# Extract to read
Blanchard's views on guns apparently aren't shared by most African Americans. A recent poll by the National Opinion Research Center found that although fewer than half of whites favor government control of handguns, nearly 60 percent of blacks do.

Nevertheless, roughly 30 percent of both blacks and whites own guns, the survey found. Asked why they owned a gun, nearly half of whites said for hunting -- while nearly half of blacks said self-defense.

As Blanchard sees it, because of growing concern among blacks for their safety, the percentage is bound to increase.

"Lately, at a party or after a speech, someone will come up to me and say, 'What kind of gun would you carry if you were in such and such situation.' Or, 'How do you handle your guns in a home with children?' " he said. "I'm seeing more and more black people at gun shows, too, not necessarily buying, but showing some serious interest."

In recent weeks, D.C. Police Chief Charles H. Ramsey has declared a "crime emergency," while Prince George's State's Attorney Glenn Ivey has declared a crime "crisis." Homicides, sexual assaults, carjackings and burglaries -- among other crimes -- are on the rise.

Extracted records
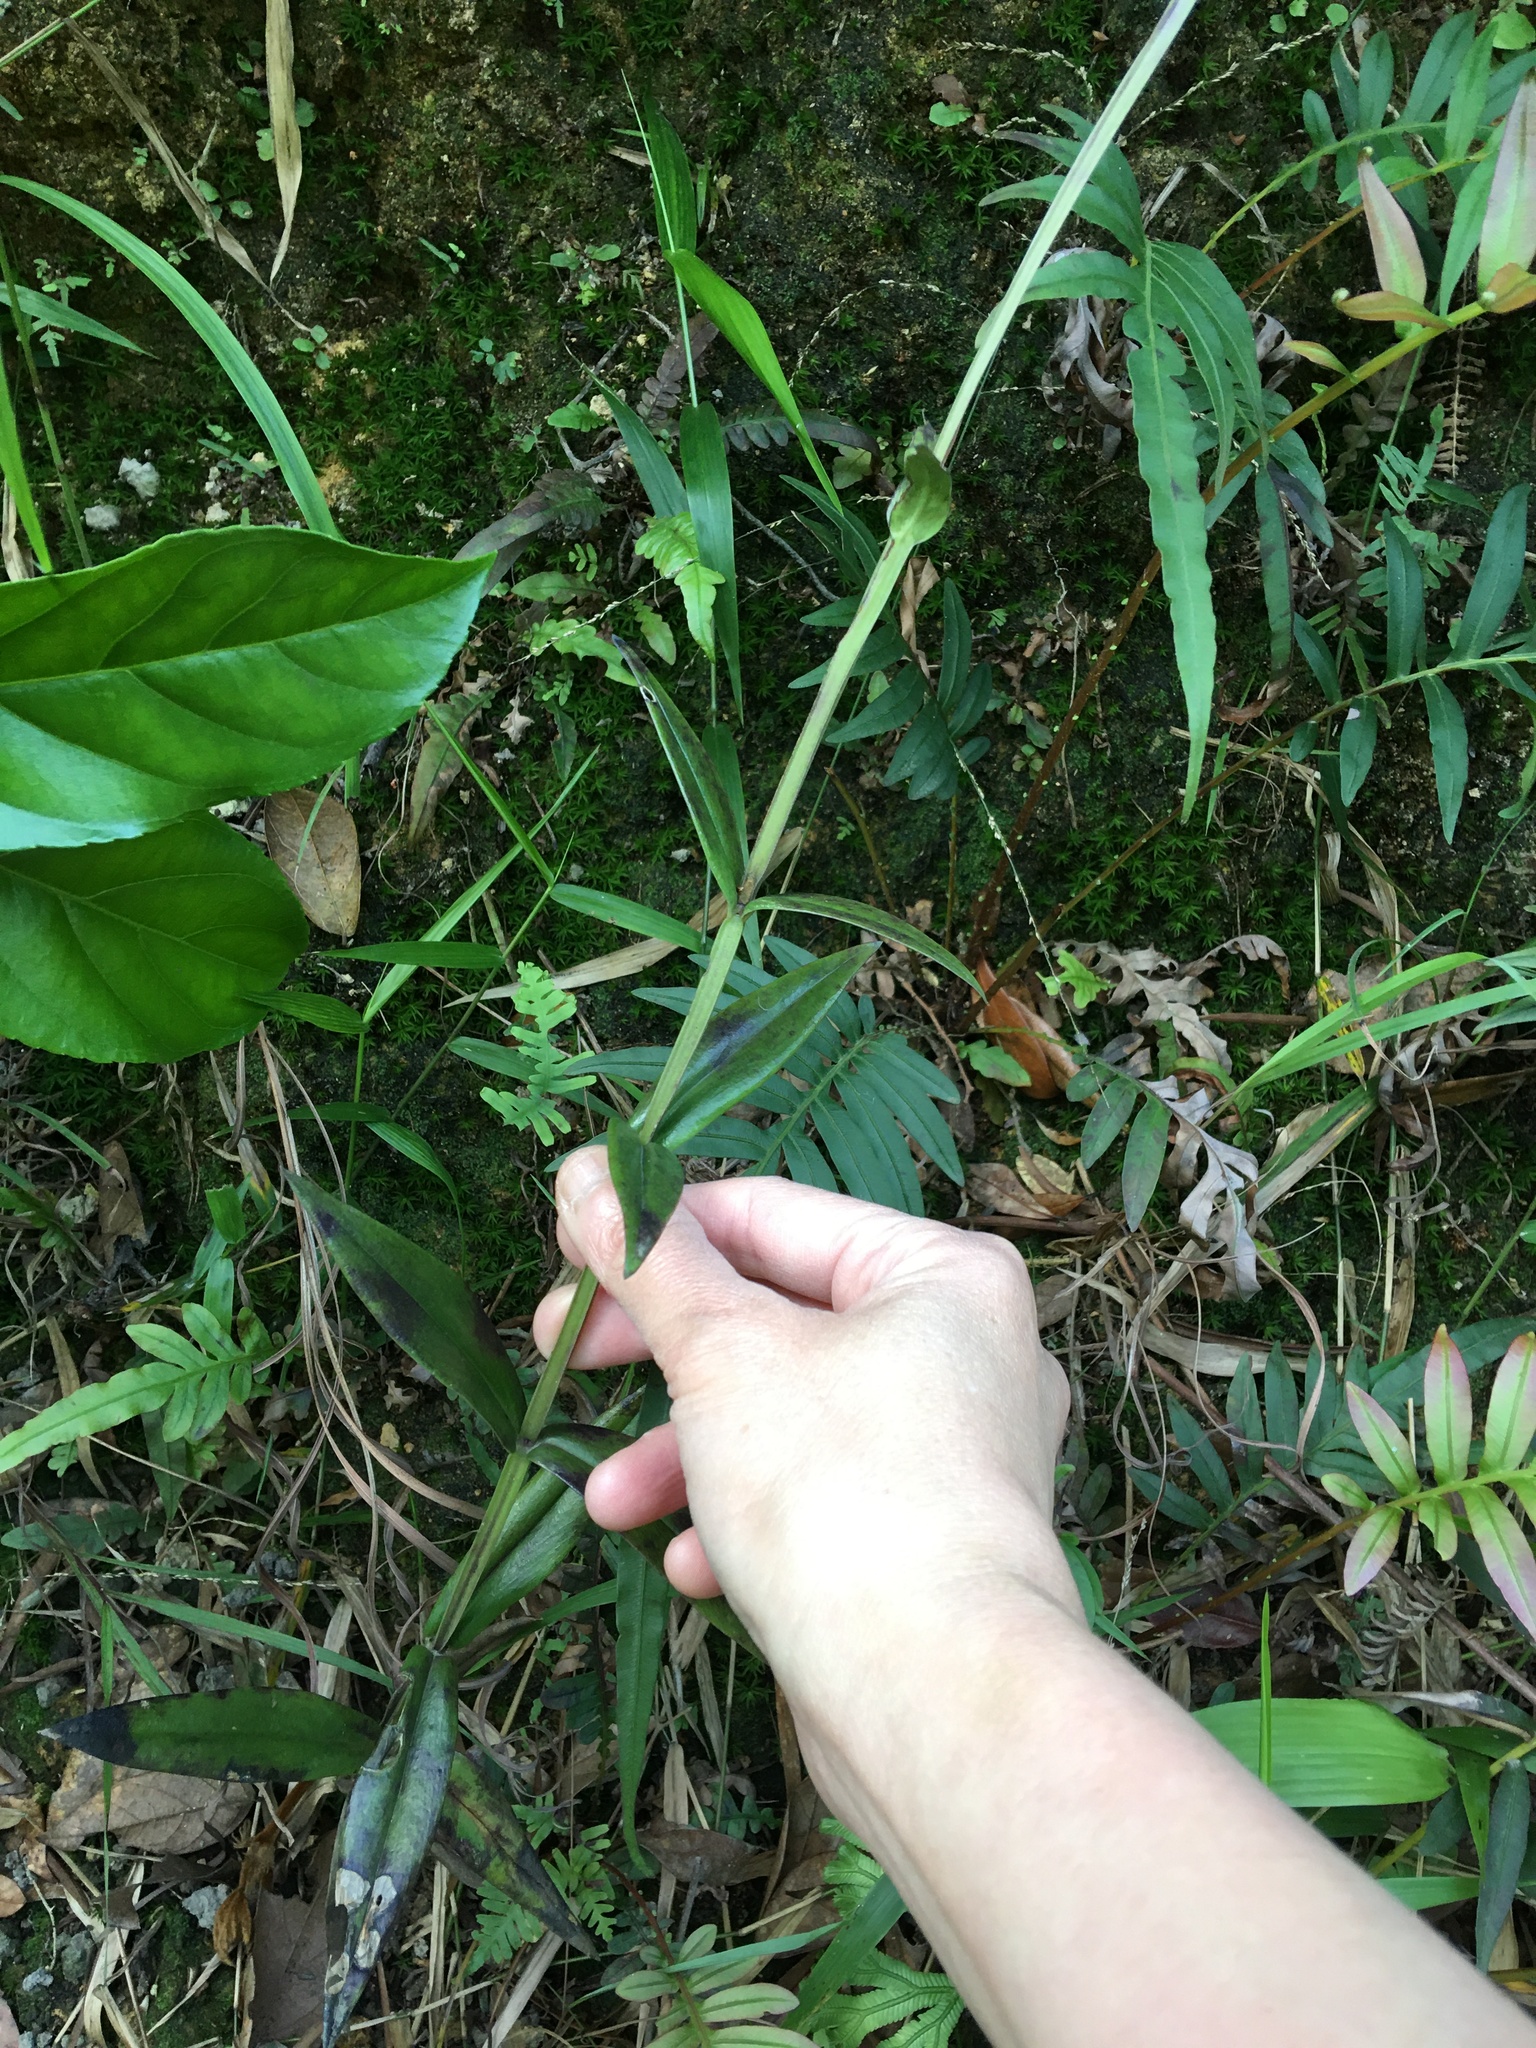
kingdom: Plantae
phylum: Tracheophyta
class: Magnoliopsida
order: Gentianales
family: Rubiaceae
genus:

# Exercise task A
According to the poll cited in the gun article, what share of blacks favor government control of handguns?
# Exercise task B
Say whether each statement agrees with the gun article: (i) About 30 percent of both blacks and whites own guns. (ii) Most whites favor government control of handguns. (iii) Nearly half of black gun owners gave hunting as their reason for owning a gun.
# Exercise task C
Rewrite the part of the gun article that opens with the words "Nevertheless, roughly 30" and closes with "bound to increase.", replacing "self-defense" with "protection".

# Complete response A
Nearly 60 percent.

# Complete response B
(i) Yes: "roughly 30 percent of both blacks and whites own guns"
(ii) No: "fewer than half of whites favor government control of handguns"
(iii) No: "nearly half of blacks said self-defense"

# Complete response C
Nevertheless, roughly 30 percent of both blacks and whites own guns, the survey found. Asked why they owned a gun, nearly half of whites said for hunting -- while nearly half of blacks said protection.

As Blanchard sees it, because of growing concern among blacks for their safety, the percentage is bound to increase.